Eventually the entire Python troupe moved to another hotel--all except Cleese, who stayed. Apparently, he thought there was an idea for a TV show here somewhere.

It wasn't only the Pythoners that suffered; one guest asked for a drink at the bar, to which Sinclair replied by slamming down the grill and saying "the bar's closed." When his friend invited him to a nearby hotel to drink, Sinclair informed him that if he isn't back by 11 pm, the front door will be locked. He comes back late, and just as Sinclair threatened, the front door was locked. "This is ridiculous," he said, "my wife and daughter are in there," and started banging on the door; a light turned on in a window, and Sinclair popped his head out and said "I told you I'd lock the doors by 11!" The guest replied: "If you don't open the doors I'm going to knock them down!" Three or four minutes later, Sinclair opens the door, lets him in, bangs the door behind him loud enough to, as the guest put it, wake everyone in the hotel, and yells "Don't let that happen again!"

Sinclair was also hard on the hired help.
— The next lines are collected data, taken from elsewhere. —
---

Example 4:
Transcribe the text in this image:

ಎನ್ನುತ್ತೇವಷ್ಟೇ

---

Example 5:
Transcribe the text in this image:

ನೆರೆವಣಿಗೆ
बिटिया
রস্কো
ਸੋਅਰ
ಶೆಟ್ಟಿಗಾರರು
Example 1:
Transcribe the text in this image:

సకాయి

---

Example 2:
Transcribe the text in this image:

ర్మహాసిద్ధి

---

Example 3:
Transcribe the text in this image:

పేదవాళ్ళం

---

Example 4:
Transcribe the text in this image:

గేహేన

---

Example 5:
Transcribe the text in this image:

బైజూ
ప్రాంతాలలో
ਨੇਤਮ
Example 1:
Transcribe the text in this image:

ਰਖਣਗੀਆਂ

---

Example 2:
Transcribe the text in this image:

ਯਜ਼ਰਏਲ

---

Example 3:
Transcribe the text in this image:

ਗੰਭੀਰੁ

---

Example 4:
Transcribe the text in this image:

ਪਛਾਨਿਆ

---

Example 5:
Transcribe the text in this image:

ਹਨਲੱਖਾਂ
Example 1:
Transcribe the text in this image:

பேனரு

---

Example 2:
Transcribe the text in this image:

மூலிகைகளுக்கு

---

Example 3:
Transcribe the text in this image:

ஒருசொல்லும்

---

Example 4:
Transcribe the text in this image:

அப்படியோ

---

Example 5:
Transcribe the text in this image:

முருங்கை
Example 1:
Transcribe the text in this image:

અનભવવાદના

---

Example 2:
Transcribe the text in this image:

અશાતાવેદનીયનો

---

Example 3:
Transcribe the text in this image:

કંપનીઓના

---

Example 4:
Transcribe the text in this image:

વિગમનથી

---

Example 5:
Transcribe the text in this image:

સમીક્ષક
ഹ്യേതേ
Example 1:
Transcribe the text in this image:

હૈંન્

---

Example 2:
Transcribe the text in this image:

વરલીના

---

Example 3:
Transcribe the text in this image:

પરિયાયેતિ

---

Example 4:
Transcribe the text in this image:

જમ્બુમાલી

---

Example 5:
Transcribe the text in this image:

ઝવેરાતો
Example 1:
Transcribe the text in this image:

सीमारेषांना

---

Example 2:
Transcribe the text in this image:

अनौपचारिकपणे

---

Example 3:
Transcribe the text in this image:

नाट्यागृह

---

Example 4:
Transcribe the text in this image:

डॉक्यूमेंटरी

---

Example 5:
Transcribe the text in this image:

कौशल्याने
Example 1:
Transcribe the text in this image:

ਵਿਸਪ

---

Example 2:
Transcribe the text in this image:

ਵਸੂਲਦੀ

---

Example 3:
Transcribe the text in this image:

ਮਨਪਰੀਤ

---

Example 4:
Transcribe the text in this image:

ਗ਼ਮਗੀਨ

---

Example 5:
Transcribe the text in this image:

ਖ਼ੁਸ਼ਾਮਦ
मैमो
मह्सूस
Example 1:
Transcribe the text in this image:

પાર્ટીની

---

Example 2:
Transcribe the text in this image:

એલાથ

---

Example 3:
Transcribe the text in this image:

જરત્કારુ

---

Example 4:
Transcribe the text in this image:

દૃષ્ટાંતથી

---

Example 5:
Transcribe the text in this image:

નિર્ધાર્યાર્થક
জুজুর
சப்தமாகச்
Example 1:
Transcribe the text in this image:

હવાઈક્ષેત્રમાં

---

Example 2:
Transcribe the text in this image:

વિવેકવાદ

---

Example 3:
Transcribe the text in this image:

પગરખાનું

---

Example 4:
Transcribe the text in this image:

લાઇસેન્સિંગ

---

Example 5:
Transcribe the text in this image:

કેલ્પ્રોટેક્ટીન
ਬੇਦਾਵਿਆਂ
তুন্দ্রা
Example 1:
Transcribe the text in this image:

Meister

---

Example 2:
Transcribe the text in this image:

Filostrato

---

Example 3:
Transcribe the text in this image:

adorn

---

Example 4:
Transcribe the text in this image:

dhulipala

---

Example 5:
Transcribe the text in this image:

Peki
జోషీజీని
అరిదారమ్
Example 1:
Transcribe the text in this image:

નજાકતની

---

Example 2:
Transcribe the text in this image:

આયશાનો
He hated builders, and would yell and curse at them; one Greek waiter was so fed up with Sinclair's treatment of him he jumped into a taxi and demanded to be driven to London. Rosemary Harrison, who once worked for Sinclair, describes how when one waiter, tired of waiting for Sinclair to make the tea, took a teapot meant for another table. Sinclair stopped the serving of breakfast and "went up and down the tables like a policeman, questioning the guests. He came across a set of teapots at a table for two. He realised because of their size they were meant for a table for four, and he asked the guests for a description of the waiter."
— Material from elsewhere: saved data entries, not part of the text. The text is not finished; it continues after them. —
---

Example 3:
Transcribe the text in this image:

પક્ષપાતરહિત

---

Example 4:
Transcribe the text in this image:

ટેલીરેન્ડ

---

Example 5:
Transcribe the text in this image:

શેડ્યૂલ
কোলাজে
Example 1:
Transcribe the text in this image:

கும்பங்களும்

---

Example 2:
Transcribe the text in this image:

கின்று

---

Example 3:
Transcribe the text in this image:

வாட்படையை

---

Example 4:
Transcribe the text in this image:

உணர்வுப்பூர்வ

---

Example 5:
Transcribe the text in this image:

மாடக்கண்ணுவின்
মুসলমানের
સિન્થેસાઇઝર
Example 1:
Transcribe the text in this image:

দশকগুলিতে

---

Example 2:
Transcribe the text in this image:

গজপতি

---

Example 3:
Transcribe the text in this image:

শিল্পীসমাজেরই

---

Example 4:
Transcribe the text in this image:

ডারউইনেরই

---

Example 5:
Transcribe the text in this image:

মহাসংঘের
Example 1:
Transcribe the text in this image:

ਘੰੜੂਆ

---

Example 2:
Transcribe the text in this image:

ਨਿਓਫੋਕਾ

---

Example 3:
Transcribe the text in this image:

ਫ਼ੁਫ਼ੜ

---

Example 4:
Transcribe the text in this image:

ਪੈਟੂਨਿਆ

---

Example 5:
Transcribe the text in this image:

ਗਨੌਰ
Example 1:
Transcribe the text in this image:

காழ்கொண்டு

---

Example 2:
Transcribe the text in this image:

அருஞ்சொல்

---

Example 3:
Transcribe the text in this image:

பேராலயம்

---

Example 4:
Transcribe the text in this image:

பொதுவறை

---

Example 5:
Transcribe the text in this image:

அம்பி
Sinclair was apparently so appalling that when his wife had to go out shopping, she would lock him up in their room, and say to the staff "don't let him out, he's only going to upset you." Ian Jones, owner of the nearby Coppice Hotel, said "fugitives from the Gleneagle used to come knocking on our door, pleading accommodations."

He was, as Cleese would put it, "the most wonderfully rude man I have ever met."

Shônen Sarutobi Sasuke
(1959)

It still has the magic
Just saw this on TCM and it still has the magic. This is recognizably a Taiji Yabushita film, in that he takes much of his style from classic Disney--fluid (maybe not as fluid as Disney) movement, use of music and imagery, animal sidekicks. It's not as emotionally powerful as his The Orphan Son (his masterpiece, I think), or as all-around well done as Alakazam (his collaboration with Ozamu Tezuka), or as historically important as The White Snake (which influenced Miyazaki) but it has its virtues--the inventive way the hero appears and disappears, the 'transformation battle' that occurs at the climax, the lifelike sword fights of the prince...not Yabushita's best, but still up there, somewhere.